Lacunas primárias: existem em razão da falta de estipulação das obrigações e proibições


que constituem as garantias primárias dos direitos subjetivos

Lacunas secundárias: existem em razão da falta de órgãos obrigados a sancionar ou


invalidar as suas violações, ou seja, a aplicar as garantias secundárias.

Nesses casos, não se pode negar a existência dos direitos subjetivos, mas tão somente
lamentar as lacunas que os tornam “de papel". Os direitos sociais a prestações públicas não
foram acompanhados pela elaboração de garantias sociais ou positivas adequadas. Um menor
nível de realização ainda conheceram as garantias de apoio aos direitos humanos firmados em
tratados internacionais, que se caracterizam por sua quase total inefetividade.

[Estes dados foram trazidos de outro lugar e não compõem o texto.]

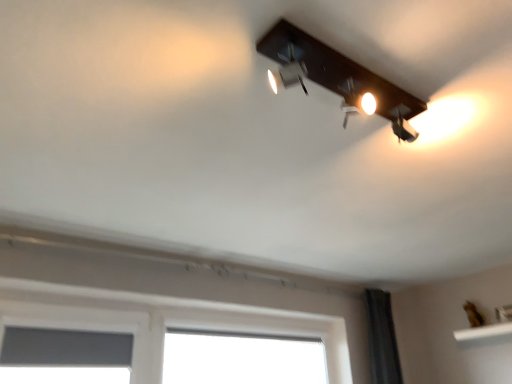
Question: Is matte black light fixture at upper center touching matte gray window screen at lower left?

Choices:
 (A) yes
 (B) no

Answer: (B)

Question: Is matte black light fixture at upper center not inside matte gray window screen at lower left?

Choices:
 (A) no
 (B) yes

Answer: (B)

Question: From the image's perspective, is matte black light fixture at upper center on matte gray window screen at lower left?

Choices:
 (A) yes
 (B) no

Answer: (A)

Question: Considering the relative sizes of matte black light fixture at upper center and matte gray window screen at lower left in the image provided, is matte black light fixture at upper center bigger than matte gray window screen at lower left?

Choices:
 (A) yes
 (B) no

Answer: (B)

Question: Is matte black light fixture at upper center aimed at matte gray window screen at lower left?

Choices:
 (A) no
 (B) yes

Answer: (A)

Question: Is matte gray window screen at lower left surrounded by matte black light fixture at upper center?

Choices:
 (A) yes
 (B) no

Answer: (B)

Question: Can you confirm if matte gray window screen at lower left is positioned to the right of matte black light fixture at upper center?

Choices:
 (A) no
 (B) yes

Answer: (A)

Question: Considering the relative positions of matte gray window screen at lower left and matte black light fixture at upper center in the image provided, is matte gray window screen at lower left to the left of matte black light fixture at upper center from the viewer's perspective?

Choices:
 (A) yes
 (B) no

Answer: (A)

Question: Is matte gray window screen at lower left further to camera compared to matte black light fixture at upper center?

Choices:
 (A) yes
 (B) no

Answer: (A)

Question: Is matte gray window screen at lower left far away from matte black light fixture at upper center?

Choices:
 (A) yes
 (B) no

Answer: (A)

Question: Is matte gray window screen at lower left taller than matte black light fixture at upper center?

Choices:
 (A) yes
 (B) no

Answer: (A)

Question: Is matte black light fixture at upper center surrounded by matte gray window screen at lower left?

Choices:
 (A) no
 (B) yes

Answer: (A)

Question: Based on their sizes in the image, would you say matte gray window screen at lower left is bigger or smaller than matte black light fixture at upper center?

Choices:
 (A) big
 (B) small

Answer: (A)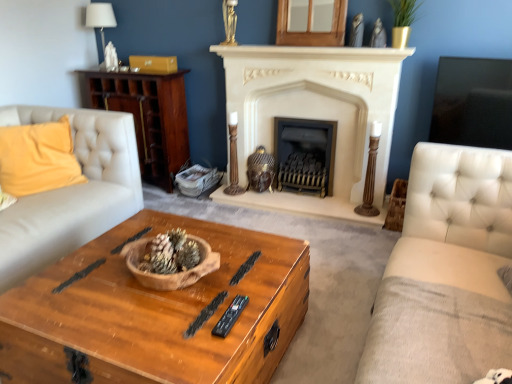
Identify the location of free region on the left part of black plastic remote at center. (184, 313).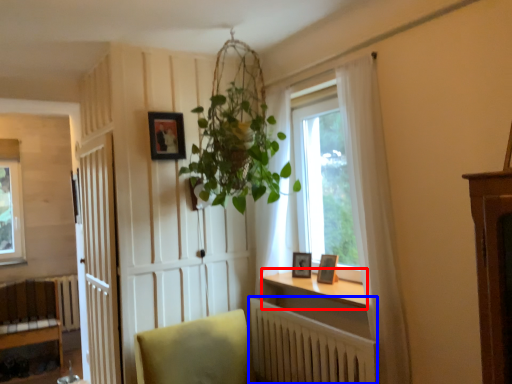
Question: Which object is further to the camera taking this photo, window sill (highlighted by a red box) or radiator (highlighted by a blue box)?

6. O constitucionalismo como novo paradigma do direito


O constitucionalismo, como resultado da positivação dos direitos fundamentais como limites
e vínculos substanciais à legislação positiva, corresponde a uma segunda revolução na
natureza dos direitos que se traduz em uma alteração interna do paradigma positivista
clássico. A primeira revolução consistiu na afirmação da onipotência do legislador, ou seja,
do princípio da legalidade formal ou mera legalidade; a segunda se realizou a partir do
chamado princípio da legalidade estrita (ou substancial), ou seja, submissão da lei a vínculos
não somente formais mas substanciais, impostos pelos princípios e direitos fundamentais
contidos nas Constituições.

O princípio da estrita legalidade produziu a distinção entre validez e vigência e a cessação da


presunção apriorística da validez do direito existente (para que uma norma seja válida, não
basta que não seja elaborada em conformidade com os critérios formais, deve ela respeitar os
princípios e direitos fundamentais).

A mudança paradigmática ocorreu após a Segunda Guerra Mundial, diante dos descalabros
assombrosos verificados nos conflitos. Seus efeitos vão além do direito. A jurisdição torna-se
não mais sujeição do juiz à lei, sim análise crítica do seu significado como modo de controlar
a legitimidade constitucional. A ciência jurídica deixa de ser descrição para ser crítica e
proteção do seu próprio objeto: crítica do direito inválido ainda vigente, reinterpretação do
sistema jurídico à luz dos princípios constitucionais, análise das antinomias e lacunas etc.